Thursday, 8 March 2012

Rahul Dravid - The Icon

My wife calls him the chocolate boy (to my consternation) and come Friday, India's man friday will call it a day. I believe he has been India's greatest match winning batsman along with VVS Laxman (Tendulkar is not one of them). His 270 at Adeliade followed by 72 in second innings, his century at Nottingam in 2007, his 270 odd vs Pakistan at Multan 2004, his 75 ag West Indies at Jamaica in 2007 - all were classical Dravid innings. Backs to the wall saving team India...
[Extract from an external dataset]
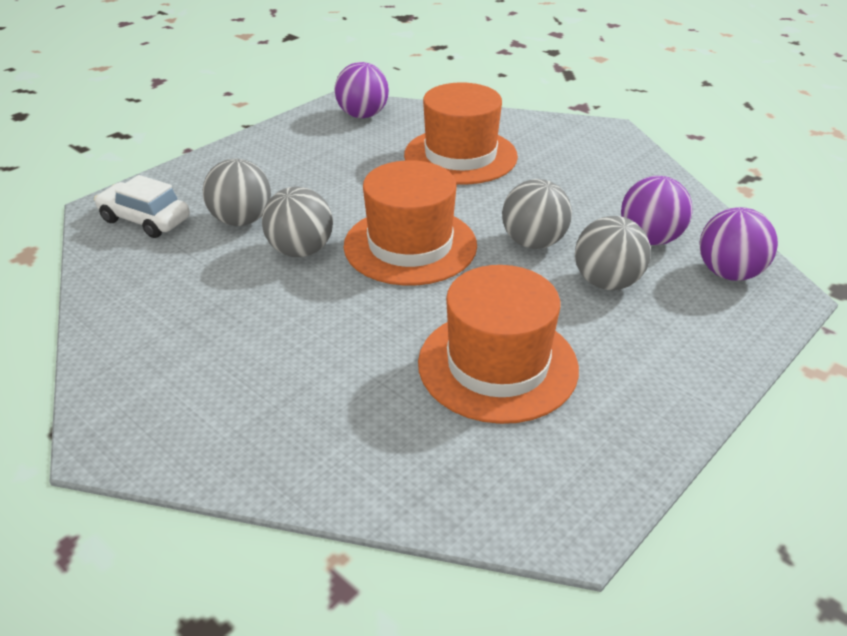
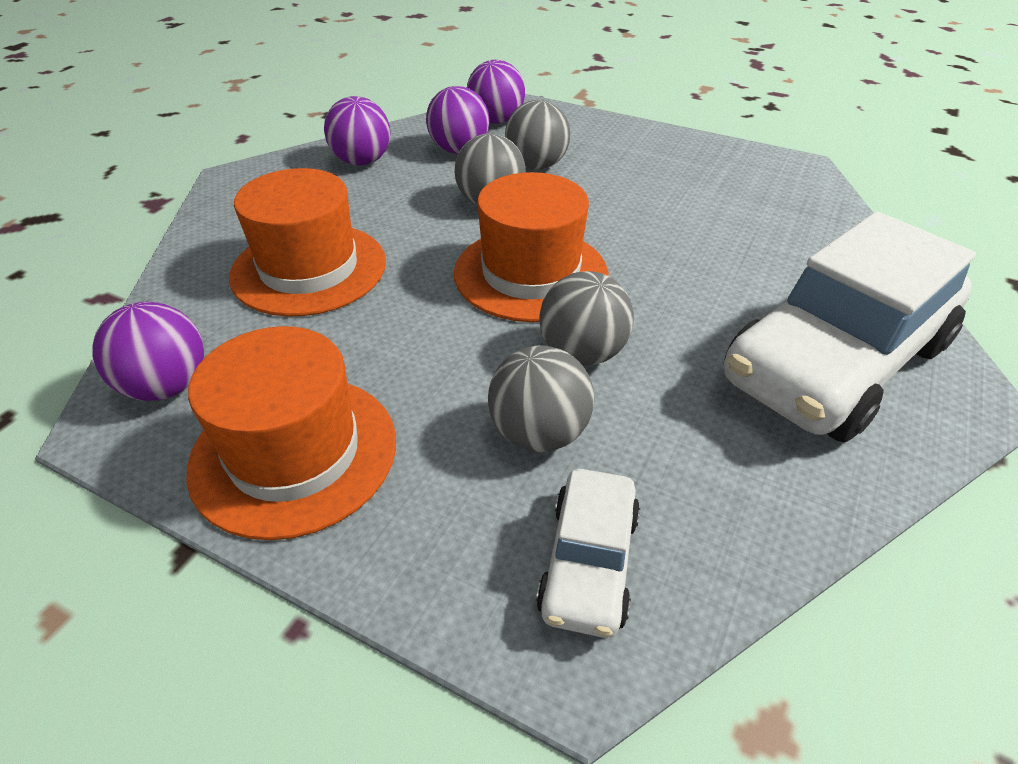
camera: 105 degrees left, 5 degrees up
(203, 376) = (835, 363): none -> white car
(497, 365) = (679, 203): orange hat -> orange hat (294, 453)
(630, 185) = (362, 161): none -> purple ball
I remember watching Dravid score 148 at Johannesburg in 1996-97 tour of SA amidst phenomenal bowling by Donald and Pollock. I remember ofcourse his famous 96 at Lords on test debut. These were early signs of greatness which translated in a productive 2002-2006 period

As a capital he was way below average esp since he was filling Ganguly's footsteps but he will be remembered as the only Indian captain apart from Ajit Wadekar to lead India to test series wins in England and West Indies. He owes his ODI career to decision of Sourav Ganguly to force Dravid to don the keeping gloves. The connoisseurs will appreciate that for a few years 2002 - 2005, he was India's ODI wicket keeper and he used to bat at 5/6/7 for a bit. These were the best years of his ODI batsmanship. The recognition of the fact that he was contributing beyond batting by donning his keeping gloves provided him with ample confidence in ODI arena.
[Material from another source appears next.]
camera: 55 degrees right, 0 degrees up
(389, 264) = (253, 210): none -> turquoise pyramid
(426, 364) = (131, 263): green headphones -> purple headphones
He was the ultimate team man and was always selfless. Kept wickets despite having little interest and opening the innings more often than regular openers

For me, Sehwag & Dravid were the ultimate cricket entertainers. Viru is an obvious choice, Dravid for sheer ability to play solid against test fast bowling stood out. I always enjoyed watching Dravid. Thanks Rahul for the entertainment, we will miss you.